Magazine Company Execs Talk About Taking On Tech, Disruption
The five magazine media company executives who graced the stage at the Grand Hyatt in Midtown Tuesday night all had specific (well, somewhat specific) ideas for how to grow their companies and take advantage of industry-wise disruptions, but only one called for an across-the-board increase in swagger to help combat the rising market share held by tech giants like Facebook and Snapchat.
"What we have to do is all pull together and act a little bigger than we are, and have a little swagger in our step, as it relates to competing with some of these other platforms that do not deliver nearly as good an ROI for the advertisers as we do," said Meredith Corp. CEO Stephen M. Lacy.
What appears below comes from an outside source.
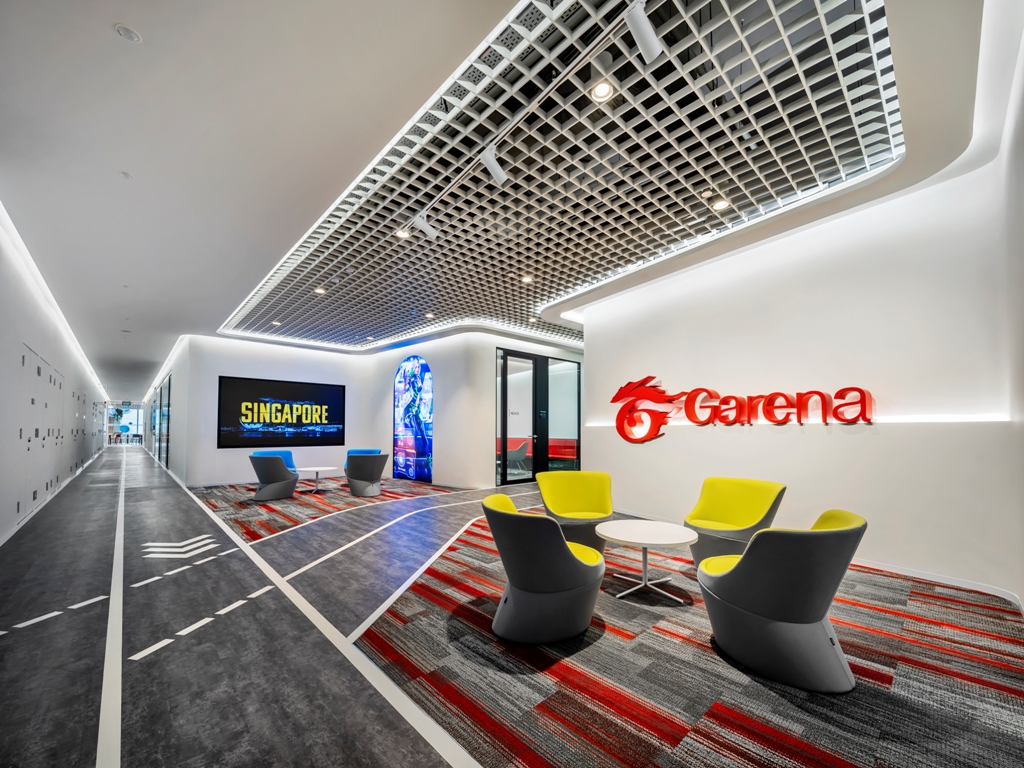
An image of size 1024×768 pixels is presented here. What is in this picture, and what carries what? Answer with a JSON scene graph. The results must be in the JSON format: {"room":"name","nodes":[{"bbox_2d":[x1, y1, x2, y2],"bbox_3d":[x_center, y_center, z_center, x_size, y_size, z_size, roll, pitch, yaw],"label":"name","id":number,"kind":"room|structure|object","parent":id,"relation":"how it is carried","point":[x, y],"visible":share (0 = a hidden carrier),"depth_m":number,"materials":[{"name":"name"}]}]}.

For the panel, the last event in the two-day 2016 American Magazine Media Conference, Mr. Lacy was joined on stage by Condé Nast CEO Bob Sauerberg, Time Inc. CEO Joe Ripp, Hearst Magazines President David Carey, and Rodale CEO Maria Rodale. CNN's Brian Stelter moderated.
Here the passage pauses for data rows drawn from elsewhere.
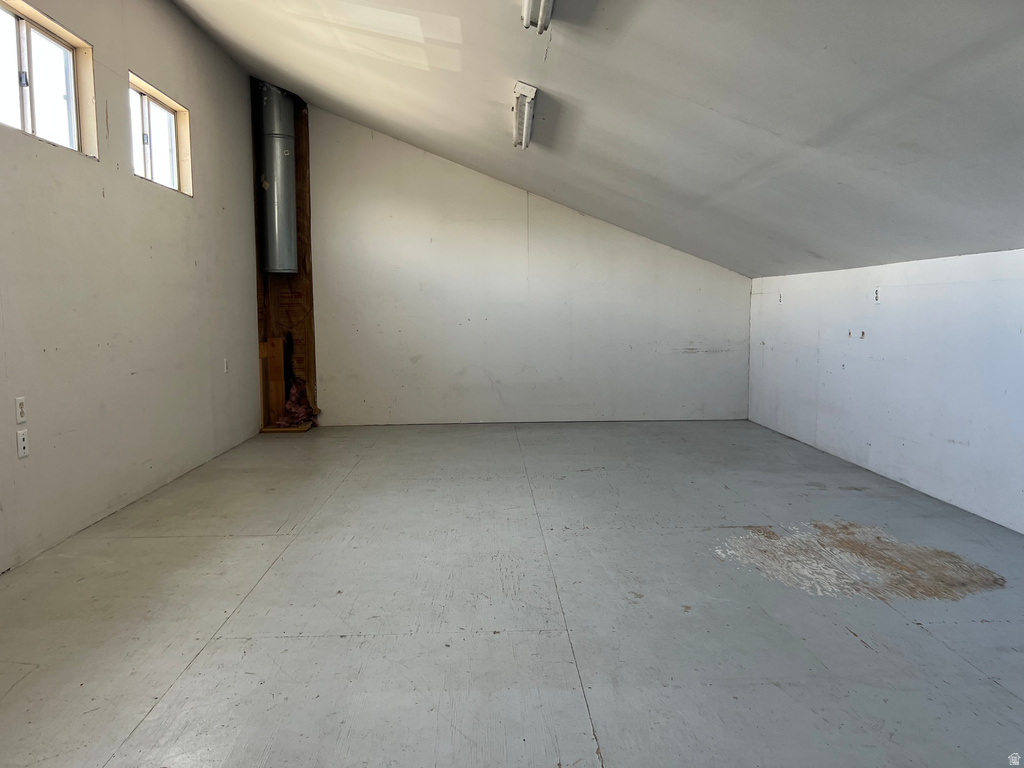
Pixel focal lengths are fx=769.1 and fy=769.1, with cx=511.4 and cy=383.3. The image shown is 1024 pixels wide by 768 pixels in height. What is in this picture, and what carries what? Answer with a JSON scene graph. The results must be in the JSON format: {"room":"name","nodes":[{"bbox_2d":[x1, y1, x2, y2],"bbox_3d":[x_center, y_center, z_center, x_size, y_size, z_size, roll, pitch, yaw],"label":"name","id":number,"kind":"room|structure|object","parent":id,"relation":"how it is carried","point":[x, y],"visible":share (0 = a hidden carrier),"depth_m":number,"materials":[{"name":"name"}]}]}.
{"room":"attic","nodes":[
{"label":"attic","id":0,"kind":"room"},
{"bbox_2d":[0,0,259,571],"bbox_3d":[-2.255,-0.764,3.175,0.172,3.119,8.111,0,5,-1],"label":"left wall","id":1,"kind":"structure","parent":0,"point":[98,188],"depth_m":4.30,"materials":[{"name":"paint"}]},
{"bbox_2d":[15,396,26,423],"bbox_3d":[-2.153,0.116,3.377,0.010,0.115,0.071,0,5,-1],"label":"wall socket","id":2,"kind":"object","parent":1,"relation":"attached to","point":[22,405],"visible":0.99,"depth_m":3.37,"materials":[{"name":"white plastic"}]},
{"bbox_2d":[16,429,28,457],"bbox_3d":[-2.151,0.264,3.383,0.011,0.115,0.070,0,5,-1],"label":"wall socket","id":3,"kind":"object","parent":1,"relation":"attached to","point":[22,446],"visible":0.99,"depth_m":3.38,"materials":[{"name":"white plastic"}]},
{"bbox_2d":[0,0,96,157],"bbox_3d":[-2.265,-1.417,3.564,0.117,0.566,1.077,0,5,-1],"label":"window","id":4,"kind":"structure","parent":1,"relation":"in","point":[28,97],"depth_m":3.75,"materials":[{"name":"glass"}]},
{"bbox_2d":[129,72,191,194],"bbox_3d":[-2.292,-1.537,4.866,0.128,0.571,0.996,0,5,-1],"label":"window","id":5,"kind":"structure","parent":1,"relation":"in","point":[145,117],"depth_m":5.03,"materials":[{"name":"white"}]},
{"bbox_2d":[223,358,228,372],"bbox_3d":[-2.192,-0.137,5.905,0.010,0.112,0.070,0,5,-1],"label":"wall socket","id":6,"kind":"object","parent":1,"relation":"attached to","point":[225,366],"visible":0.99,"depth_m":5.89,"materials":[{"name":"white plastic"}]},
{"bbox_2d":[0,417,1023,767],"bbox_3d":[0.232,0.846,3.356,5.095,0.119,8.487,0,5,-1],"label":"floor","id":7,"kind":"structure","parent":0,"point":[849,640],"depth_m":2.80,"materials":[{"name":"grey"}]},
{"bbox_2d":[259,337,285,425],"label":"wooden board","id":8,"kind":"object","parent":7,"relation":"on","point":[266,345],"visible":0.79,"depth_m":7.27,"materials":[{"name":"brown wood"}]},
{"bbox_2d":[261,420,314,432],"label":"wooden board","id":9,"kind":"object","parent":7,"relation":"on","point":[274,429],"visible":0.53,"depth_m":7.09,"materials":[{"name":"brown wood"}]},
{"bbox_2d":[302,103,751,425],"bbox_3d":[0.045,-1.113,7.470,4.817,3.019,0.180,0,5,-1],"label":"back wall","id":10,"kind":"structure","parent":0,"point":[323,306],"depth_m":7.42,"materials":[{"name":"white paint"}]},
{"bbox_2d":[251,87,316,428],"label":"wall recess","id":11,"kind":"object","parent":10,"relation":"attached to","point":[306,192],"visible":0.47,"depth_m":7.34,"materials":[{"name":"brown wood"}]},
{"bbox_2d":[255,82,298,273],"bbox_3d":[-2.128,-1.896,6.977,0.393,1.711,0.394,0,5,-1],"label":"duct pipe","id":12,"kind":"object","parent":11,"relation":"attached to","point":[283,171],"visible":0.91,"depth_m":6.86,"materials":[{"name":"silver metal"}]},
{"bbox_2d":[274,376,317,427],"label":"insulation","id":13,"kind":"object","parent":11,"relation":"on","point":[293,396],"visible":0.71,"depth_m":7.24,"materials":[{"name":"pink"}]},
{"bbox_2d":[176,0,1023,275],"bbox_3d":[0.198,-1.604,3.540,5.344,1.736,7.953,0,5,-1],"label":"ceiling","id":14,"kind":"structure","parent":0,"point":[768,123],"depth_m":3.76,"materials":[{"name":"grey paint"}]},
{"bbox_2d":[512,81,537,148],"bbox_3d":[0.076,-1.728,4.950,0.113,0.153,0.839,0,5,-1],"label":"ceiling light","id":15,"kind":"object","parent":14,"relation":"attached to","point":[518,89],"visible":0.98,"depth_m":4.78,"materials":[{"name":"white metal"}]},
{"bbox_2d":[521,0,554,33],"bbox_3d":[0.123,-1.571,2.869,0.145,0.185,1.053,0,5,-1],"label":"fluorescent light","id":16,"kind":"object","parent":14,"relation":"attached to","point":[541,9],"visible":0.98,"depth_m":3.22,"materials":[{"name":"white glass"}]},
{"bbox_2d":[748,248,1023,533],"bbox_3d":[2.529,0.048,3.610,0.191,1.401,7.702,0,5,-1],"label":"right wall","id":17,"kind":"structure","parent":0,"point":[885,319],"depth_m":4.69,"materials":[{"name":"white paint"}]},
{"bbox_2d":[777,292,783,303],"bbox_3d":[2.372,-0.751,6.784,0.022,0.117,0.076,0,5,-1],"label":"wall socket","id":18,"kind":"object","parent":17,"relation":"attached to","point":[781,297],"visible":0.99,"depth_m":6.78,"materials":[{"name":"white"}]},
{"bbox_2d":[873,287,880,302],"bbox_3d":[2.402,-0.583,5.065,0.011,0.116,0.072,0,5,-1],"label":"wall socket","id":19,"kind":"object","parent":17,"relation":"attached to","point":[876,295],"visible":0.98,"depth_m":5.06,"materials":[{"name":"white"}]}
]}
Ms. Rodale said magazine giants need to take back their customers. "Facebook now owns our customer. Amazon owns our customer. Google owns our customer," she said. "And that's what we have to get back, is that ownership of that customer so that we can sell them all of the other things that are part of our portfolios."
Technology has certainly been disruptive to the magazine industry, as it has been across the entire media landscape, and Mr. Carey weighed its pros and cons.
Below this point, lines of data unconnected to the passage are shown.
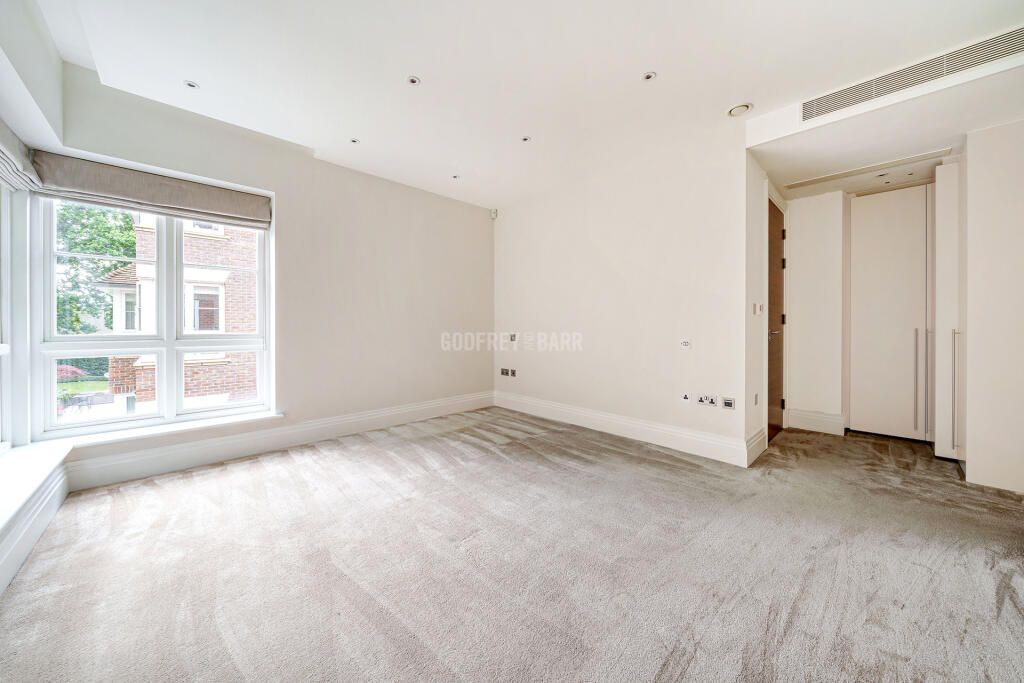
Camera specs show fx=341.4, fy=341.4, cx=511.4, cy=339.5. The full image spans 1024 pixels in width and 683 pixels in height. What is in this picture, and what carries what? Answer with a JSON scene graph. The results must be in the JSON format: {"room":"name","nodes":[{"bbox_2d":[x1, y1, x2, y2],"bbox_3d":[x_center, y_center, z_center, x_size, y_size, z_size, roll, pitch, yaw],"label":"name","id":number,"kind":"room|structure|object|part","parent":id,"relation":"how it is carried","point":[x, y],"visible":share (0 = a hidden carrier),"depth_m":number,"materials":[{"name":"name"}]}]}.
{"room":"bedroom","nodes":[
{"label":"bedroom","id":0,"kind":"room"},
{"bbox_2d":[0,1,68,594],"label":"left wall","id":1,"kind":"structure","parent":0,"point":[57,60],"depth_m":1.92,"materials":[{"name":"white paint"}]},
{"bbox_2d":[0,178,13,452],"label":"side window","id":2,"kind":"structure","parent":1,"relation":"in","point":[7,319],"depth_m":2.08,"materials":[{"name":"white paint"}]},
{"bbox_2d":[0,119,42,193],"bbox_3d":[-2.510,-1.041,1.583,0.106,0.314,1.379,0,1,-44],"label":"roman blind","id":3,"kind":"object","parent":1,"relation":"attached to","point":[3,156],"visible":0.98,"depth_m":1.91,"materials":[{"name":"fabric"}]},
{"bbox_2d":[0,446,71,595],"bbox_3d":[-1.581,0.924,0.819,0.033,0.193,3.672,0,1,-44],"label":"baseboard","id":4,"kind":"structure","parent":1,"relation":"attached to","point":[15,562],"depth_m":1.67,"materials":[{"name":"white paint"}]},
{"bbox_2d":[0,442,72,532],"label":"window sill","id":5,"kind":"structure","parent":1,"relation":"attached to","point":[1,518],"depth_m":1.76,"materials":[{"name":"white paint"}]},
{"bbox_2d":[40,66,492,483],"bbox_3d":[-1.587,-0.422,3.622,4.058,2.785,0.250,0,1,-44],"label":"window wall","id":6,"kind":"structure","parent":0,"point":[483,226],"depth_m":3.40,"materials":[{"name":"paint"}]},
{"bbox_2d":[32,151,272,228],"bbox_3d":[-2.579,-1.091,2.574,1.287,0.254,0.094,0,1,-44],"label":"roman blind","id":7,"kind":"object","parent":6,"relation":"attached to","point":[187,210],"visible":0.98,"depth_m":2.47,"materials":[{"name":"fabric"}]},
{"bbox_2d":[35,194,271,439],"bbox_3d":[-2.690,-0.250,2.736,1.277,1.776,0.153,0,1,-44],"label":"window","id":8,"kind":"structure","parent":6,"relation":"in","point":[163,391],"depth_m":2.66,"materials":[{"name":"white glass"}]},
{"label":"sash","id":9,"kind":"part","parent":8,"relation":"part of","materials":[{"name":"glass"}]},
{"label":"sash","id":10,"kind":"part","parent":8,"relation":"part of","materials":[{"name":"white paint"}]},
{"bbox_2d":[36,411,284,451],"bbox_3d":[-2.554,0.681,2.653,1.260,0.043,0.230,0,1,-44],"label":"window sill","id":11,"kind":"structure","parent":6,"relation":"attached to","point":[207,425],"depth_m":2.54,"materials":[{"name":"white paint"}]},
{"bbox_2d":[64,391,494,489],"bbox_3d":[-1.577,0.878,3.486,3.637,0.179,0.021,0,1,-44],"label":"baseboard","id":12,"kind":"structure","parent":6,"relation":"attached to","point":[133,458],"depth_m":2.87,"materials":[{"name":"white paint"}]},
{"bbox_2d":[489,208,497,219],"bbox_3d":[-0.239,-1.700,4.621,0.073,0.134,0.075,0,1,-44],"label":"motion sensor","id":13,"kind":"object","parent":6,"relation":"attached to","point":[493,216],"visible":0.99,"depth_m":4.60,"materials":[{"name":"white"}]},
{"bbox_2d":[0,407,1023,682],"bbox_3d":[0.965,1.065,2.088,6.057,0.114,5.803,0,1,-44],"label":"carpet floor","id":14,"kind":"structure","parent":0,"point":[451,680],"depth_m":1.53,"materials":[{"name":"carpet"}]},
{"bbox_2d":[849,182,933,442],"bbox_3d":[3.836,-0.248,3.379,0.362,2.431,0.766,0,1,-44],"label":"built-in wardrobe","id":15,"kind":"object","parent":14,"relation":"on","point":[858,327],"visible":0.92,"depth_m":3.32,"materials":[{"name":"white paint"}]},
{"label":"handle","id":16,"kind":"part","parent":15,"relation":"part of","materials":[{"name":"silver metal"}]},
{"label":"handle","id":17,"kind":"part","parent":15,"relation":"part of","materials":[{"name":"silver metal"}]},
{"bbox_2d":[935,159,964,461],"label":"wardrobe door","id":18,"kind":"object","parent":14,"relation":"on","point":[942,204],"visible":0.59,"depth_m":2.77,"materials":[{"name":"white paint"}]},
{"bbox_3d":[3.430,0.397,2.651,0.042,0.867,0.031,0,1,-44],"label":"handle","id":19,"kind":"part","parent":18,"relation":"part of","materials":[{"name":"silver metal"}]},
{"bbox_2d":[33,0,1023,211],"bbox_3d":[0.593,-1.796,2.124,5.466,0.180,5.483,0,1,-44],"label":"ceiling","id":20,"kind":"structure","parent":0,"point":[638,66],"depth_m":2.15,"materials":[{"name":"white paint"}]},
{"bbox_2d":[183,79,198,88],"bbox_3d":[-2.189,-1.739,2.327,0.088,0.007,0.088,0,1,-44],"label":"recessed light","id":21,"kind":"object","parent":20,"relation":"in","point":[191,84],"visible":0.99,"depth_m":2.33,"materials":[{"name":"white"}]},
{"bbox_2d":[350,137,359,143],"bbox_3d":[-1.387,-1.756,3.015,0.086,0.009,0.086,0,1,-44],"label":"recessed light","id":22,"kind":"object","parent":20,"relation":"in","point":[353,140],"visible":0.98,"depth_m":3.01,"materials":[{"name":"white"}]},
{"bbox_2d":[407,75,420,85],"bbox_3d":[-0.654,-1.725,2.270,0.088,0.008,0.088,0,1,-44],"label":"recessed light","id":23,"kind":"object","parent":20,"relation":"in","point":[413,80],"visible":0.98,"depth_m":2.27,"materials":[{"name":"white"}]},
{"bbox_2d":[451,174,459,180],"bbox_3d":[-0.607,-1.755,3.689,0.093,0.018,0.093,0,1,-44],"label":"recessed light","id":24,"kind":"object","parent":20,"relation":"in","point":[455,178],"visible":0.98,"depth_m":3.69,"materials":[{"name":"white"}]},
{"bbox_2d":[521,135,530,142],"bbox_3d":[0.124,-1.750,2.975,0.085,0.009,0.085,0,1,-44],"label":"recessed light","id":25,"kind":"object","parent":20,"relation":"in","point":[526,138],"visible":0.98,"depth_m":2.97,"materials":[{"name":"white"}]},
{"bbox_2d":[642,71,656,81],"bbox_3d":[0.900,-1.726,2.236,0.087,0.009,0.087,0,1,-44],"label":"recessed light","id":26,"kind":"object","parent":20,"relation":"in","point":[648,76],"visible":0.98,"depth_m":2.23,"materials":[{"name":"white"}]},
{"bbox_2d":[727,103,752,116],"bbox_3d":[1.703,-1.715,2.557,0.156,0.036,0.159,0,1,-44],"label":"ceiling speaker","id":27,"kind":"object","parent":20,"relation":"attached to","point":[738,110],"visible":0.99,"depth_m":2.53,"materials":[{"name":"white"}]},
{"bbox_2d":[784,149,949,189],"bbox_3d":[3.162,-1.536,3.132,0.237,0.013,1.015,0,1,-44],"label":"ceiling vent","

"The downside of tech is perhaps that it's clipped single-copy sales," he said. "The upside is that all of us have become much better at subscription generation. At the end of the day, it might be a slight net negative, but not a great one."
Mr. Carey credited digital media companies like BuzzFeed for hitting the conference circuit and sharing some of their secret sauce -- how to A/B test, how to master social media -- with the legacy players in attendance.
"All of us took notes," he said. Plugging Hearst's digital growth, he added: "They did us a favor. We probably will not return it."
Mr. Ripp said the barriers to entry for video-making have been lowered. For example, he cited a Southern Living magazine video -- about red velvet pancakes -- that cost only $200 to make and netted 12 million views.
"That kind of video is different than what traditional video companies are doing," he said. "We're really good at that, and we can really play in that field."
Several of the executives expressed confidence in their strategies, but said that they need to pick up the pace.
"What makes me nervous is that we don't move fast enough," said Mr. Sauerberg. "Because we've got to move fast to do this. And've we got to do it well."
Apprising his time as head of the company, Mr. Ripp said that Time Inc. has been transformed more in the past two years than in the last 10.
"But I'm still impatient," he said. "I still think we need to move faster. And we need to really embrace change faster. We need to figure out our ways into the new markets faster. We need to create much more content than we have in the past. And the organization is feeling that sense of urgency."